Put people up high, give them something heavy and awkward to carry, then get them to do it in the rain. It's not surprising this is a dangerous job. What is perhaps surprising is that over the past five years 30% of all work-related deaths in the UK have been in this industry. The riskiest construction jobs are those where heights are part of the every-day business of work - with scaffolders, steeplejacks ad roofers facing the most danger at work.

The pay starts around £20,000 for skilled workers, rising to around £50,000 for site managers.

Around 54,000 road accidents involving professional drivers take place on British roads every year - which is around 250 a day. Meanwhile, one in four of all road deaths involve a driver who is at work at the time. Despite stringent rules about how long they are allowed to drive for, and in-cab telematics to make sure they don't bend the rules, tiredness is the main cause. 

In return for the danger, plus the long hours and the anti-social lifestyle, these workers can expect to earn around £25,000 a year.

The risks are perhaps unsurprising, given that drowning accounts for the majority of fatalities. However there are also problems from high gas consumption and mental health problems, often due to having to spend inordinate times decompressing in a confined space with another individual.

However, given the risks, the inhospitable locations and the skills required, the role can earn you £100,000 a year or more.

These are often ex-military personnel employed to protect wealthy or powerful individuals. The role is unsurprisingly highly dangerous, with the constant threat of terrorist attacks, enemy fire or booby traps.

There really is danger money associated with this job, which is another role than can earn the right individual 6 figures a year.

Around 15 police officers lose their lives at work every year. However, surprisingly, the biggest risk is from involvement in a road accident, which causes 70% of the deaths. Around half of these are officers getting to and from work. Meanwhile no more than one or two are killed by criminals in an average year. Fatalities, however, are only a small proportion of the massive number of injuries a policeman can pick up - with roughly one police officer injured every hour.

In return they can expect to earn around £40,000, rising to £55,000 for senior officers.

Again there aren't a huge number of deaths in the line of duty. However, every fire is potentially fatal, and every job carries the risk of injury. Injures are very common, although burns account for only 5% of them, the rest tend to be due to things like training and carrying equipment.

The pay has been subject to a number of arguments and even strikes but is currently around £30,000.

Perhaps it's surprising that this doesn't come higher up the list.

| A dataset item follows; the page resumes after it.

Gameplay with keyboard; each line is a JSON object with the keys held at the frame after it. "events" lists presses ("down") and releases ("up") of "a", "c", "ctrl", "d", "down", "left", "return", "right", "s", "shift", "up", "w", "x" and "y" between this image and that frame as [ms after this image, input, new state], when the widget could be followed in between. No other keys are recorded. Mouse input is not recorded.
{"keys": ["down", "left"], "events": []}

Since 2001 over 350 have lost their lives fighting in Iraq and Afghanistan. The front line is clearly just about the most dangerous environment possible, and has to be up there with the place that most people would least like to work.

In return for putting their lives on the line in the service of their county, army personnel can expect to be paid £14,000 when they start out - rising to up to £100,000 for the most senior officers.